▸ Task prompt
The records below need to be set down again exactly; their images stay out.

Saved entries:
====================

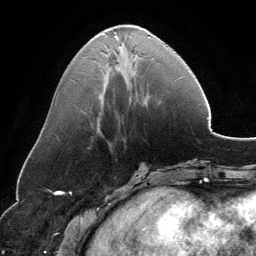
Breast MRI, one axial slice. Position 51 of 134 along the scan axis. Cropped to one breast. Dynamic contrast-enhanced series, time point 2 of 6 at this slice position (early post-contrast). 3 T. TE 2.8 ms, TR 6.9 ms. 1.2 mm slice thickness. 256 × 256 image matrix, field of view 185 × 185 mm. Female patient.
Annotated regions visible in this slice (semi-automatically segmented with operator editing):
- enhancing-tissue mask used for the functional tumour volume (all voxels passing the contrast-enhancement thresholds inside the analysis volume; usually the tumour): bounding box [x1, y1, x2, y2] px = [114, 25, 150, 46]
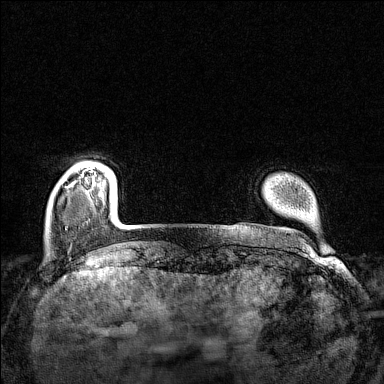
Breast MRI (dynamic contrast-enhanced), one axial slice; dynamic contrast-enhanced series, time point 2 of 7 at this slice position (early post-contrast); 1.5 T; TE 1.8 ms, TR 5 ms; 1 mm slice thickness; 384 × 384 image matrix. Female patient.
Structures marked on this image (semi-automatically segmented with operator editing):
- enhancing-tissue mask used for the functional tumour volume (all voxels passing the contrast-enhancement thresholds inside the analysis volume; usually the tumour): bounding box [x1, y1, x2, y2] px = [82, 168, 95, 176]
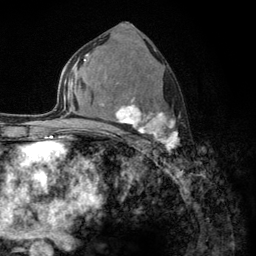
Breast MRI (dynamic contrast-enhanced), one axial slice; position 72 of 134 along the scan axis; cropped to one breast; dynamic contrast-enhanced series, time point 2 of 6 at this slice position (early post-contrast); 3 T; TE 2.8 ms, TR 7.8 ms; 1.2 mm slice thickness; 256 × 256 image matrix, field of view 170 × 170 mm. Female patient.
Outlined on this slice (semi-automatic segmentation, software-assisted and operator-edited):
- enhancing-tissue mask used for the functional tumour volume (all voxels passing the contrast-enhancement thresholds inside the analysis volume; usually the tumour): bounding box [x1, y1, x2, y2] px = [103, 82, 178, 152]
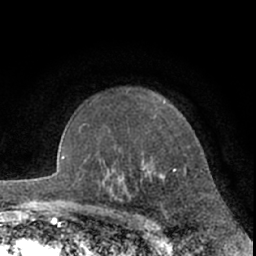
Breast MRI (dynamic contrast-enhanced), one axial slice. Slice 48 of 66 in the series (ordered by position). Cropped to one breast. Dynamic contrast-enhanced series, time point 2 of 7 at this slice position (early post-contrast). 1.5 T. TE 3 ms, TR 6.2 ms. 256 × 256 image matrix, field of view 155 × 155 mm. Female patient.
Structures marked on this image (semi-automatic segmentation, software-assisted and operator-edited):
- enhancing-tissue mask used for the functional tumour volume (all voxels passing the contrast-enhancement thresholds inside the analysis volume; usually the tumour): bounding box <159,101,175,179> (left, top, right, bottom; pixels)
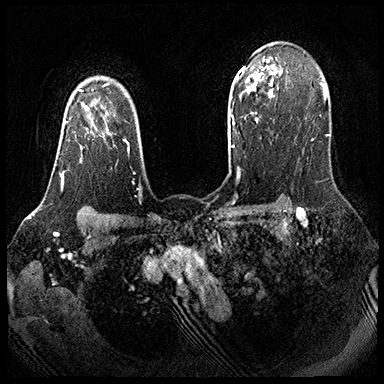
Breast MRI (dynamic contrast-enhanced), one axial slice. Dynamic contrast-enhanced series, time point 2 of 8 at this slice position (early post-contrast). 3 T. TE 2.3 ms, TR 4.4 ms. 1 mm slice thickness. 384 × 384 image matrix. Female patient.
Structures marked on this image (semi-automatic segmentation, software-assisted and operator-edited):
- enhancing-tissue mask used for the functional tumour volume (all voxels passing the contrast-enhancement thresholds inside the analysis volume; usually the tumour): bounding box (x1, y1, x2, y2) in pixels: (60, 102, 110, 189)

====================

▸ Completed task
Breast MRI, one axial slice. Position 51 of 134 along the scan axis. Cropped to one breast. Dynamic contrast-enhanced series, time point 2 of 6 at this slice position (early post-contrast). 3 T. TE 2.8 ms, TR 6.9 ms. 1.2 mm slice thickness. 256 × 256 image matrix, field of view 185 × 185 mm. Female patient.
Annotated regions visible in this slice (semi-automatically segmented with operator editing):
- enhancing-tissue mask used for the functional tumour volume (all voxels passing the contrast-enhancement thresholds inside the analysis volume; usually the tumour): bounding box [x1, y1, x2, y2] px = [114, 25, 150, 46]
Breast MRI (dynamic contrast-enhanced), one axial slice; dynamic contrast-enhanced series, time point 2 of 7 at this slice position (early post-contrast); 1.5 T; TE 1.8 ms, TR 5 ms; 1 mm slice thickness; 384 × 384 image matrix. Female patient.
Structures marked on this image (semi-automatically segmented with operator editing):
- enhancing-tissue mask used for the functional tumour volume (all voxels passing the contrast-enhancement thresholds inside the analysis volume; usually the tumour): bounding box [x1, y1, x2, y2] px = [82, 168, 95, 176]
Breast MRI (dynamic contrast-enhanced), one axial slice; position 72 of 134 along the scan axis; cropped to one breast; dynamic contrast-enhanced series, time point 2 of 6 at this slice position (early post-contrast); 3 T; TE 2.8 ms, TR 7.8 ms; 1.2 mm slice thickness; 256 × 256 image matrix, field of view 170 × 170 mm. Female patient.
Outlined on this slice (semi-automatic segmentation, software-assisted and operator-edited):
- enhancing-tissue mask used for the functional tumour volume (all voxels passing the contrast-enhancement thresholds inside the analysis volume; usually the tumour): bounding box [x1, y1, x2, y2] px = [103, 82, 178, 152]
Breast MRI (dynamic contrast-enhanced), one axial slice. Slice 48 of 66 in the series (ordered by position). Cropped to one breast. Dynamic contrast-enhanced series, time point 2 of 7 at this slice position (early post-contrast). 1.5 T. TE 3 ms, TR 6.2 ms. 256 × 256 image matrix, field of view 155 × 155 mm. Female patient.
Structures marked on this image (semi-automatic segmentation, software-assisted and operator-edited):
- enhancing-tissue mask used for the functional tumour volume (all voxels passing the contrast-enhancement thresholds inside the analysis volume; usually the tumour): bounding box <159,101,175,179> (left, top, right, bottom; pixels)
Breast MRI (dynamic contrast-enhanced), one axial slice. Dynamic contrast-enhanced series, time point 2 of 8 at this slice position (early post-contrast). 3 T. TE 2.3 ms, TR 4.4 ms. 1 mm slice thickness. 384 × 384 image matrix. Female patient.
Structures marked on this image (semi-automatic segmentation, software-assisted and operator-edited):
- enhancing-tissue mask used for the functional tumour volume (all voxels passing the contrast-enhancement thresholds inside the analysis volume; usually the tumour): bounding box (x1, y1, x2, y2) in pixels: (60, 102, 110, 189)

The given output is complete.